Ein anderer Sachverhalt, den man auf zwei Arten und Weisen interpretieren kann, zeigt sich, wenn man sich das Priesterseminar anschaut. Fast alle Dozierenden und Studierenden sind irgendwann zur alt-katholischen Kirche übergetreten, meistens schon vor oder während des Studiums. Man kann da bemängeln: Gibt es denn keinen Nachwuchs aus der „eigenen“ Kirche? Tatsächlich, die Jugendarbeit läuft in vielen Bereichen nicht so gut, wie sogar von schweizerischen Jugendlichen wahrgenommen wird. Fruchtbarer ist es aber, wenn man feststellt, dass die „eigene“ Kirche die Menschen anzieht. Sie zieht Menschen offenbar so sehr an, dass sie den Ruf Gottes hören, ein geistliches Amt auf sich zu nehmen, und bereit sind, diesem Ruf in dieser Kirche und für diese Kirche zu folgen. Dieses Phänomen lässt sich in sehr vielen anderen Gremien der Kirche beobachten.

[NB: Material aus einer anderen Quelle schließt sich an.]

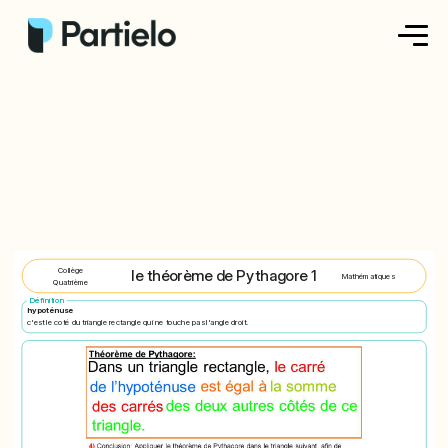
Créer ma fiche
Créer un exercice
Parcourir nos fiches
Tarifs
Collège
le théorème de Pythagore 1
Mathématiques
Quatrième
Se connecter
Définition
hypoténuse
c'est le coté du triangle rectangle qui ne touche pas l'angle droit.
S'inscrire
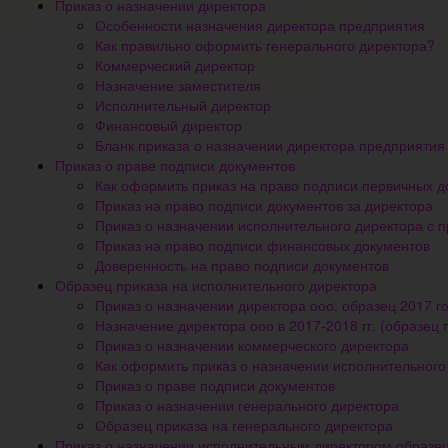
Приказ о назначении директора
Особенности назначения директора предприятия
Как правильно оформить генерального директора?
Коммерческий директор
Назначение заместителя
Исполнительный директор
Финансовый директор
Бланк приказа о назначении директора предприятия
Приказ о праве подписи документов
Как оформить приказ на право подписи первичных д
Приказ на право подписи документов за директора
Приказ о назначении исполнительного директора с 
Приказ на право подписи финансовых документов
Доверенность на право подписи документов
Образец приказа на исполнительного директора
Приказ о назначении директора ооо: образец 2017 г
Назначение директора ооо в 2017-2018 гг. (образец 
Приказ о назначении коммерческого директора
Как оформить приказ о назначении исполнительного
Приказ о праве подписи документов
Приказ о назначении генерального директора
Образец приказа на генерального директора
Приказ о назначении исполнительным директором образе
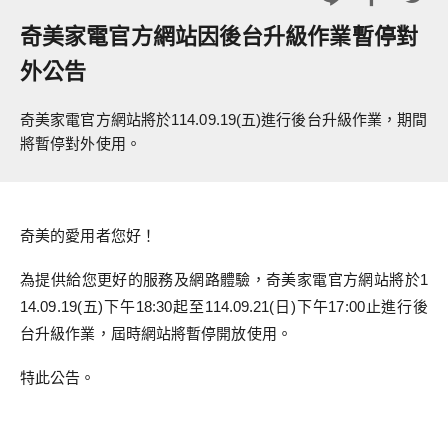
奇美家電官方網站因後台升級作業暫停對
外公告
奇美家電官方網站將於114.09.19(五)進行後台升級作業，期間
將暫停對外使用。
奇美的愛用者您好！
為提供給您更好的服務及網路體驗，奇美家電官方網站將於1
14.09.19(五)下午18:30起至114.09.21(日)下午17:00止進行後
台升級作業，屆時網站將暫停開放使用。
特此公告。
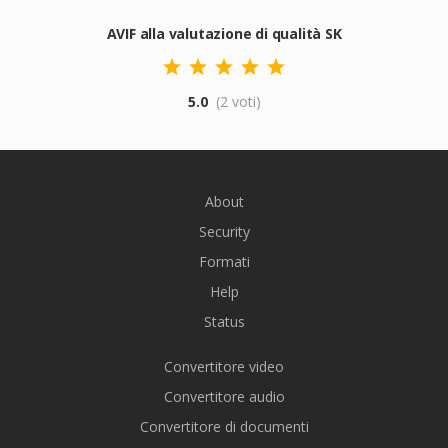
AVIF alla valutazione di qualità SK
5.0
(2 voti)
About
Security
Formati
Help
Status
Convertitore video
Convertitore audio
Convertitore di documenti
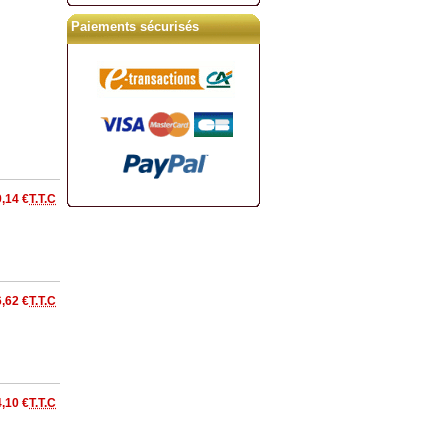
Paiements sécurisés
,14 €
T.T.C
,62 €
T.T.C
,10 €
T.T.C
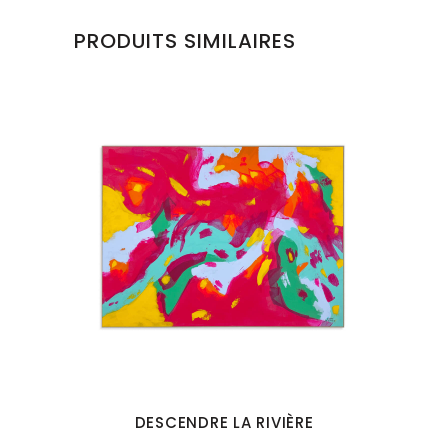
PRODUITS SIMILAIRES
DESCENDRE LA RIVIÈRE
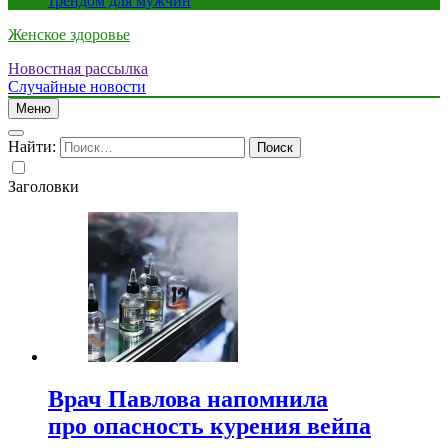
трендом для мужчин
Женское здоровье
Новостная рассылка
Случайные новости
Меню
Найти:
Заголовки
Врач Павлова напомнила
про опасность курения вейпа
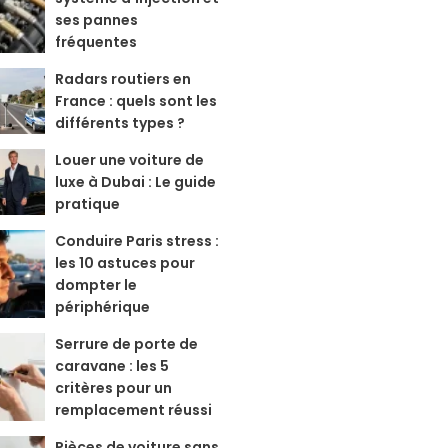
ses pannes
fréquentes
Radars routiers en
France : quels sont les
différents types ?
Louer une voiture de
luxe à Dubai : Le guide
pratique
Conduire Paris stress :
les 10 astuces pour
dompter le
périphérique
Serrure de porte de
caravane : les 5
critères pour un
remplacement réussi
Pièces de voiture sans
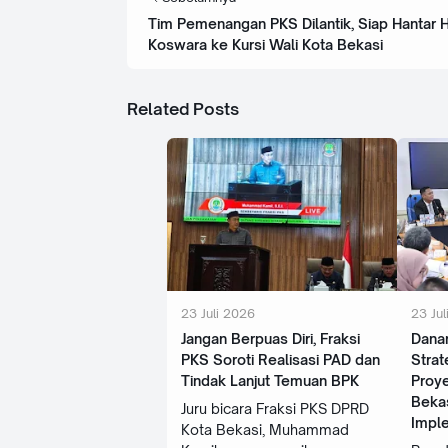
Tim Pemenangan PKS Dilantik, Siap Hantar H
Koswara ke Kursi Wali Kota Bekasi
Related Posts
23 Juli 2026
23 Jul
‎Jangan Berpuas Diri, Fraksi
Danan
PKS Soroti Realisasi PAD dan
Strat
Tindak Lanjut Temuan BPK
Proy
Beka
Juru bicara Fraksi PKS DPRD
Impl
Kota Bekasi, Muhammad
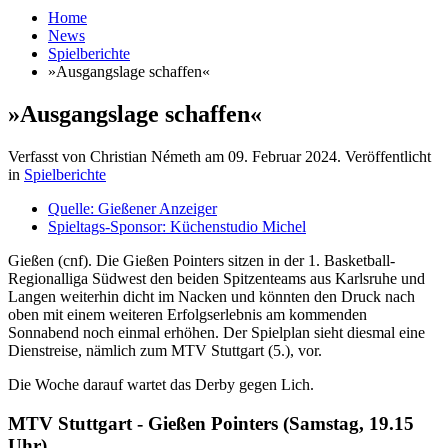
Home
News
Spielberichte
»Ausgangslage schaffen«
»Ausgangslage schaffen«
Verfasst von Christian Németh am
09. Februar 2024
. Veröffentlicht
in
Spielberichte
Quelle: Gießener Anzeiger
Spieltags-Sponsor: Küchenstudio Michel
Gießen (cnf). Die Gießen Pointers sitzen in der 1. Basketball-
Regionalliga Südwest den beiden Spitzenteams aus Karlsruhe und
Langen weiterhin dicht im Nacken und könnten den Druck nach
oben mit einem weiteren Erfolgserlebnis am kommenden
Sonnabend noch einmal erhöhen. Der Spielplan sieht diesmal eine
Dienstreise, nämlich zum MTV Stuttgart (5.), vor.
Die Woche darauf wartet das Derby gegen Lich.
MTV Stuttgart - Gießen Pointers (Samstag, 19.15
Uhr)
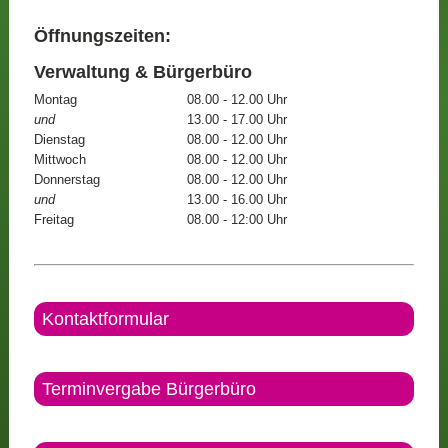
Öffnungszeiten:
Verwaltung & Bürgerbüro
Montag
08.00 - 12.00 Uhr
und
13.00 - 17.00 Uhr
Dienstag
08.00 - 12.00 Uhr
Mittwoch
08.00 - 12.00 Uhr
Donnerstag
08.00 - 12.00 Uhr
und
13.00 - 16.00 Uhr
Freitag
08.00 - 12:00 Uhr
Kontaktformular
Terminvergabe Bürgerbüro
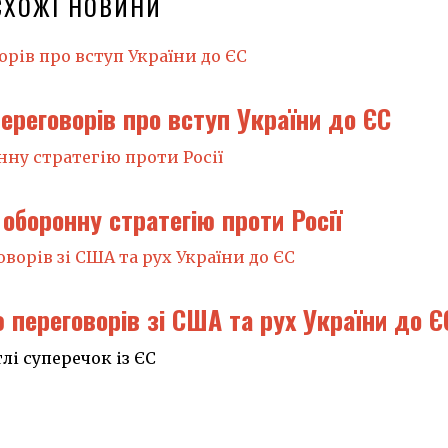
СХОЖІ НОВИНИ
ереговорів про вступ України до ЄС
оборонну стратегію проти Росії
переговорів зі США та рух України до Є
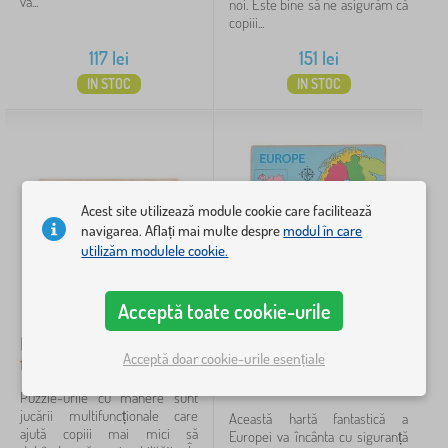
va...
noi. Este bine să ne asigurăm că
copiii...
Preț
117
lei
151
lei
28 lei
898 lei
IN STOC
IN STOC
Filtrare
Caută în filtru
Acest site utilizează module cookie care facilitează
navigarea. Aflați mai multe despre
modul în care
Disponibilitate
utilizăm modulele cookie.
Tipul ofertei
Acceptă toate cookie-urile
Puzzle mare din lemn La
Bigjigs Toys Puzzle din
Anulează
FILTRARE
Acceptă doar cookie-urile esențiale
țară
lemn Harta Europei 25
piese
Puzzle-urile cu mânere sunt
jucării multifuncționale care
Această hartă fantastică a
ajută copiii mai mici să
Europei va încânta cu siguranță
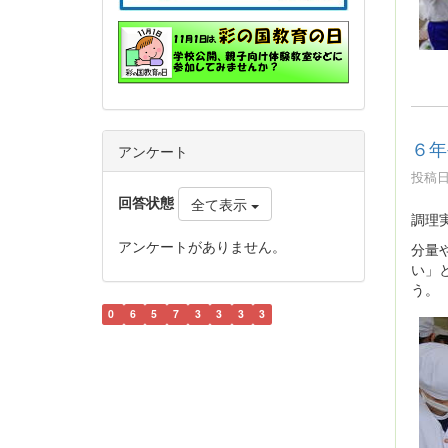
６年
アンケート
投稿日時
回答状態
全て表示
調理
アンケートがありません。
分量
い」
う。
0
6
5
7
3
3
3
3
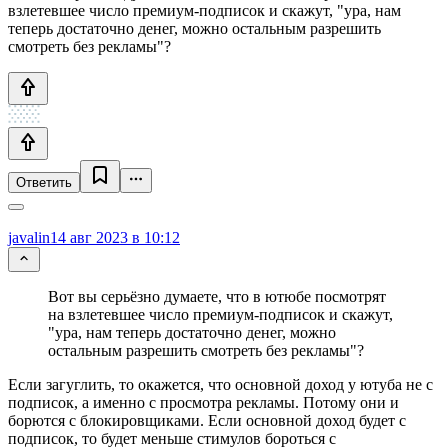
взлетевшее число премиум-подписок и скажут, "ура, нам
теперь достаточно денег, можно остальным разрешить
смотреть без рекламы"?
Ответить
javalin
14 авг 2023 в 10:12
Вот вы серьёзно думаете, что в ютюбе посмотрят
на взлетевшее число премиум-подписок и скажут,
"ура, нам теперь достаточно денег, можно
остальным разрешить смотреть без рекламы"?
Если загуглить, то окажется, что основной доход у ютуба не с
подписок, а именно с просмотра рекламы. Потому они и
борются с блокировщиками. Если основной доход будет с
подписок, то будет меньше стимулов бороться с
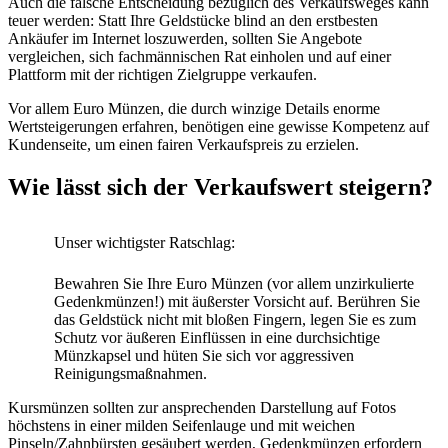
Auch die falsche Entscheidung bezüglich des Verkaufsweges kann
teuer werden: Statt Ihre Geldstücke blind an den erstbesten
Ankäufer im Internet loszuwerden, sollten Sie Angebote
vergleichen, sich fachmännischen Rat einholen und auf einer
Plattform mit der richtigen Zielgruppe verkaufen.
Vor allem Euro Münzen, die durch winzige Details enorme
Wertsteigerungen erfahren, benötigen eine gewisse Kompetenz auf
Kundenseite, um einen fairen Verkaufspreis zu erzielen.
Wie lässt sich der Verkaufswert steigern?
Unser wichtigster Ratschlag:
Bewahren Sie Ihre Euro Münzen (vor allem unzirkulierte
Gedenkmünzen!) mit äußerster Vorsicht auf. Berühren Sie
das Geldstück nicht mit bloßen Fingern, legen Sie es zum
Schutz vor äußeren Einflüssen in eine durchsichtige
Münzkapsel und hüten Sie sich vor aggressiven
Reinigungsmaßnahmen.
Kursmünzen sollten zur ansprechenden Darstellung auf Fotos
höchstens in einer milden Seifenlauge und mit weichen
Pinseln/Zahnbürsten gesäubert werden, Gedenkmünzen erfordern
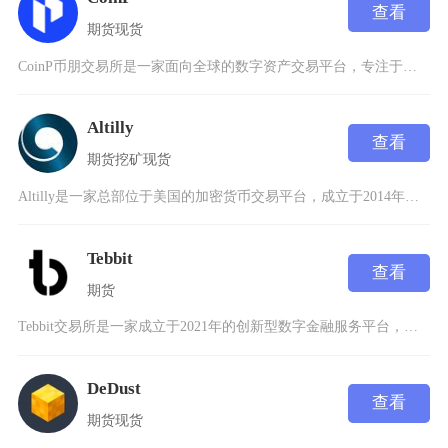
查看
期货
现货
CoinP币朋交易所是一家面向全球的数字资产交易平台，专注于提供创新型金融衍生品服务。作为
Altilly
查看
期货
挖矿
现货
Altilly是一家总部位于美国的加密货币交易平台，成立于2014年，由华尔街著名的Win
Tebbit
查看
期货
Tebbit交易所是一家成立于2021年的创新型数字金融服务平台，总部位于新加坡，专注于提
DeDust
查看
期货
现货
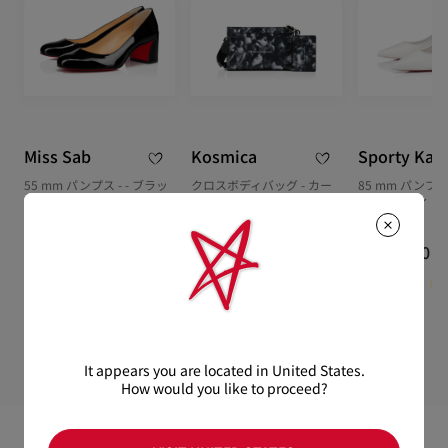
詳しい配送に関する情報は下記よりご確認くださいませ。
Miss Sab
Kosmica
Sporty Kat
55 mm パンプス - - ブラッ
クロスボディバッグ - カー
85 mm パンプス
ク - ウィメンズ
フレザー - ブラック
ザー - ホワイト 
ズ
¥ 143,000
¥ 264,000
¥ 148,500
It appears you are located in United States.
How would you like to proceed?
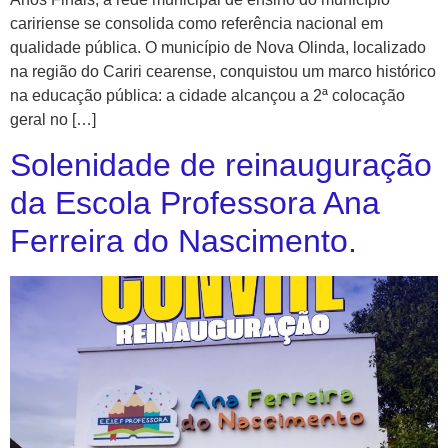
caririense se consolida como referência nacional em
qualidade pública. O município de Nova Olinda, localizado
na região do Cariri cearense, conquistou um marco histórico
na educação pública: a cidade alcançou a 2ª colocação
geral no […]
Solenidade de reinauguração
da Escola Professora Ana
Ferreira do Nascimento.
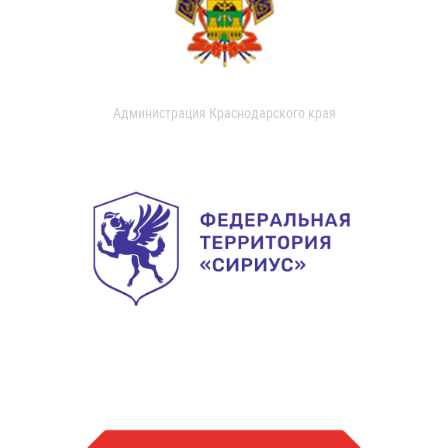
Администрация Краснодарского края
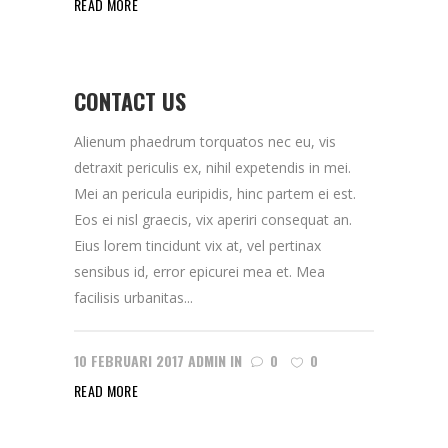
READ MORE
CONTACT US
Alienum phaedrum torquatos nec eu, vis
detraxit periculis ex, nihil expetendis in mei.
Mei an pericula euripidis, hinc partem ei est.
Eos ei nisl graecis, vix aperiri consequat an.
Eius lorem tincidunt vix at, vel pertinax
sensibus id, error epicurei mea et. Mea
facilisis urbanitas...
10 FEBRUARI 2017
ADMIN
IN
0
0
READ MORE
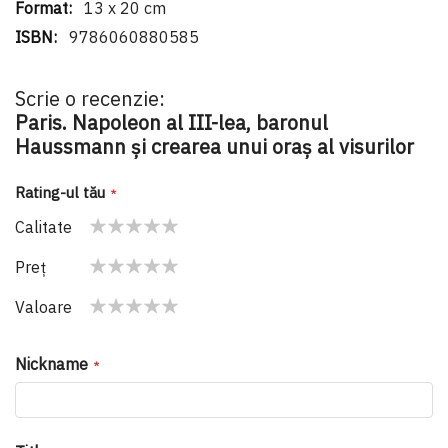
13 x 20 cm
9786060880585
Scrie o recenzie:
Paris. Napoleon al III-lea, baronul
Haussmann și crearea unui oraș al visurilor
Rating-ul tău
Calitate
1
2
3
4
5
Preţ
star
stars
stars
stars
stars
1
2
3
4
5
Valoare
star
stars
stars
stars
stars
1
2
3
4
5
star
stars
stars
stars
stars
Nickname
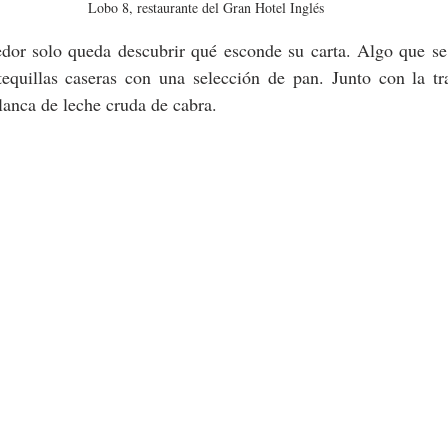
Lobo 8, restaurante del Gran Hotel Inglés
dor solo queda descubrir qué esconde su carta. Algo que se 
quillas caseras con una selección de pan. Junto con la tra
anca de leche cruda de cabra.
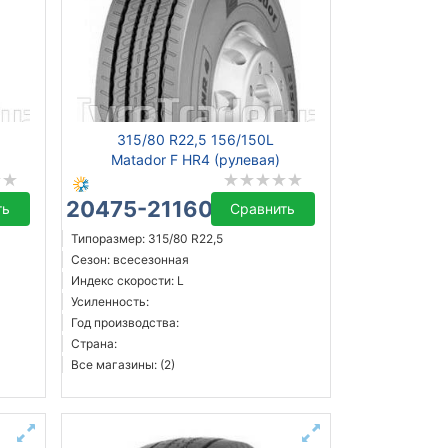
315/80 R22,5 156/150L
Matador F HR4 (рулевая)
20475-21160 ₴
ть
Сравнить
Типоразмер: 315/80 R22,5
Сезон: всесезонная
Индекс скорости: L
Усиленность:
Год производства:
Страна:
Все магазины: (2)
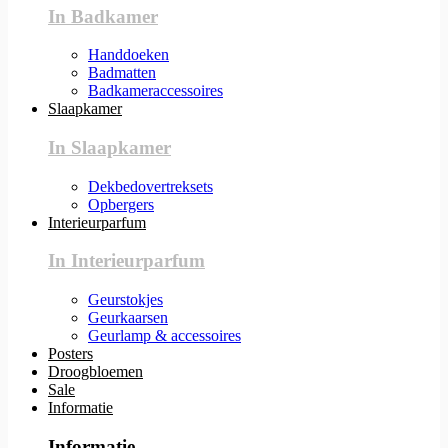
In Badkamer
Handdoeken
Badmatten
Badkameraccessoires
Slaapkamer
In Slaapkamer
Dekbedovertreksets
Opbergers
Interieurparfum
In Interieurparfum
Geurstokjes
Geurkaarsen
Geurlamp & accessoires
Posters
Droogbloemen
Sale
Informatie
Informatie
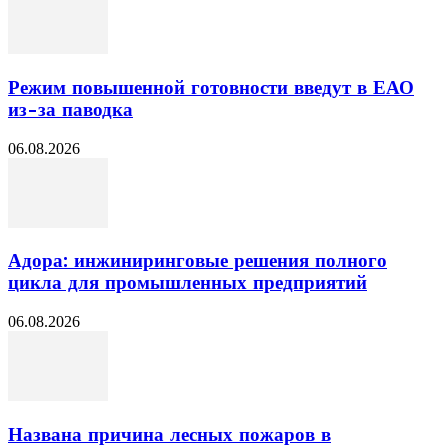
Режим повышенной готовности введут в ЕАО
из-за паводка
06.08.2026
Адора: инжиниринговые решения полного
цикла для промышленных предприятий
06.08.2026
Названа причина лесных пожаров в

Was im Glauben und Leben dieser Kirche macht dann dazu bereit, ihr beizutreten, kann man fragen, und damit kommt man einer Antwort auf die Frage, wie es der Kirche von Utrecht heute geht, vielleicht noch am nächsten. Ein Teil der Antwort, wie ich sie gehört habe, nimmt fast immer Bezug auf die Liturgie: Die gepflegte und feierliche Art, die sonntägliche Eucharistie zu feiern, ist für viele ein Grund, wenn auch nicht der Wichtigste, den Glauben in dieser Kirche leben zu wollen.

Offene Gemeinschaft

Das wird aber häufig mit einem zweiten Sachverhalt zusammen genannt: freundliche und offene Begegnungen mit Gemeindemitgliedern, nicht zuletzt auch mit dem Pfarrer und dem Bischof. Vielleicht gehört auch ein Element der Überraschung dazu: Eine so gepflegte (traditionelle?) Liturgie und eine so offene Gemeinschaft scheinen sich in der Vorstellung vieler auszuschließen. In der alt-katholischen Tradition offenbar nicht: „Liberale“ Theologie (gemeint ist häufig Ethik) impliziert nicht zwangsläufig eine ungepflegte Feier der Liturgie, noch impliziert eine feierliche Liturgie, dass man theologisch sehr konservativ wäre.

Was ich jetzt genannt habe, ist vielleicht eher langweilig; vielleicht wäre es spannender gewesen, andere Themen hervorzuheben, nach dem Motto, „Wir haben ja, was alle andere wollen.“ So sehr dieses Motto auch zutreffen darf, bin ich in den Niederlanden noch kaum Personen begegnet, die wegen der bischöflich-synodalen Strukturen, der Frauenordination oder anderen „hot issues“ übergetreten sind, ohne dass sie sich in der Feier und im Leben der Gemeinde zu Hause fühlten. Darin hat schließlich alles Weitere auch irgendwie seinen Ort.